Machine data analytics, Big Data meetupPhoenix, Arizona Feb 26th 2014
An event conducted by IBM for developers. Presented about machine data analytics and their big data product Big Insight.
Big insight is more of the customized Hadoop system to fit into an enterprise environment. It has various interfaces in it making it an enterprise ready system for big data challenges.
IBM has configured the Hadoop system to be more efficient by utilizing IBM’s standard approach like replacing the event pooling system with message pooling system. Using adaptive MapReduce approach using UDP instead of the TCP messaging.
IBM utilizes various accelerators, which is an interface over its data sources like data warehouse, stream and Hadoop systems.
These accelerators helps in creating better insights, normalizes the data, indexes the data for efficient usage by other interfacing systems like visualization suites.
One of these accelerators is the Machine Data Adapter (MDA). The machine data adapter configured with templates of various standard log file structures. Out of the box, it can extract content from log files like web server log, web log and it as capabilities to create and modify these templates for the given machine data.
These templates are the configuration files, the templates can be in different file formats.
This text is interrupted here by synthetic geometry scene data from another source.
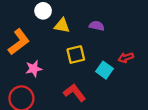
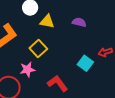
yellow square: (76, 55) -> (38, 48), moved, turned -30
pink star: (34, 69) -> (27, 70), moved

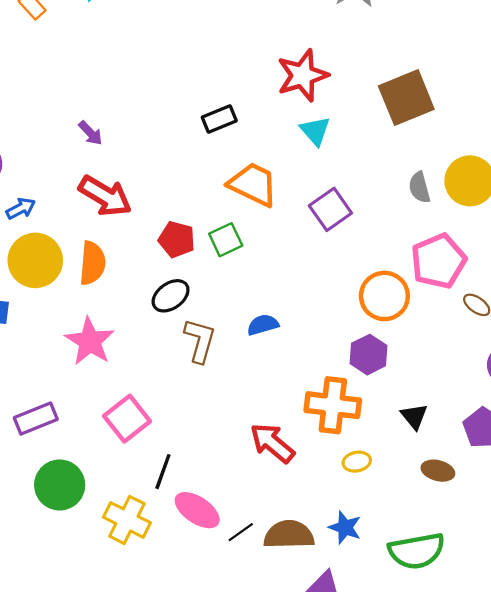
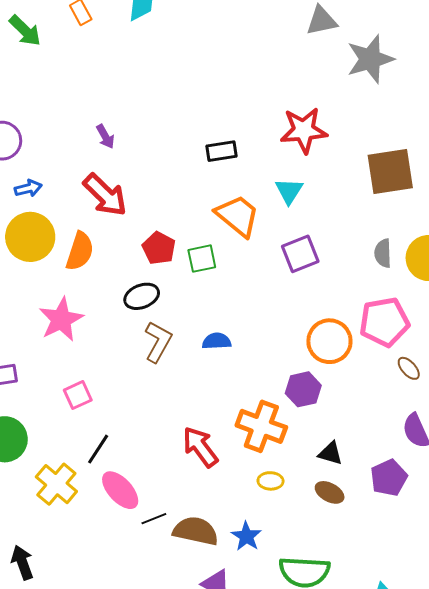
cyan triangle: (315, 131) -> (289, 191), moved
black triangle: (414, 416) -> (330, 453), turned -48
pink square: (127, 419) -> (78, 395), size x0.7
brown ellipse: (438, 471) -> (330, 492), moved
Other inbuilt data source types are
- Apache Webaccess
- Delimited Separated Values, or CSV files
- Data Power®
- Generic (used when your data source type is not represented by one of the other log types)
- Hadoop Data Node
- Hadoop Jobtracker
- Hadoop Name Node
- Hadoop Secondary Name Node
- Hadoop Task Attempt
- Hadoop Task Tracker
- Syslog, or system log files
- WebSphere® Application Server
It was interesting to see how big data an ambiguous approach is now getting into a more defined enterprise solution suite. It is evident that big data is more about data in rest being utilized effective that just exploring unstructured data. This use case also demonstrates the importance of semi-structure data. When data is semi-structured, the possibility of extracting values from it is high.
I am looking forward for upcoming sessions on AQL, stream computing (real-time data analytics) sessions.
It is interesting that prediction made from data at rest used in real-time using stream analytics approach.
All the observation above, based on my understanding.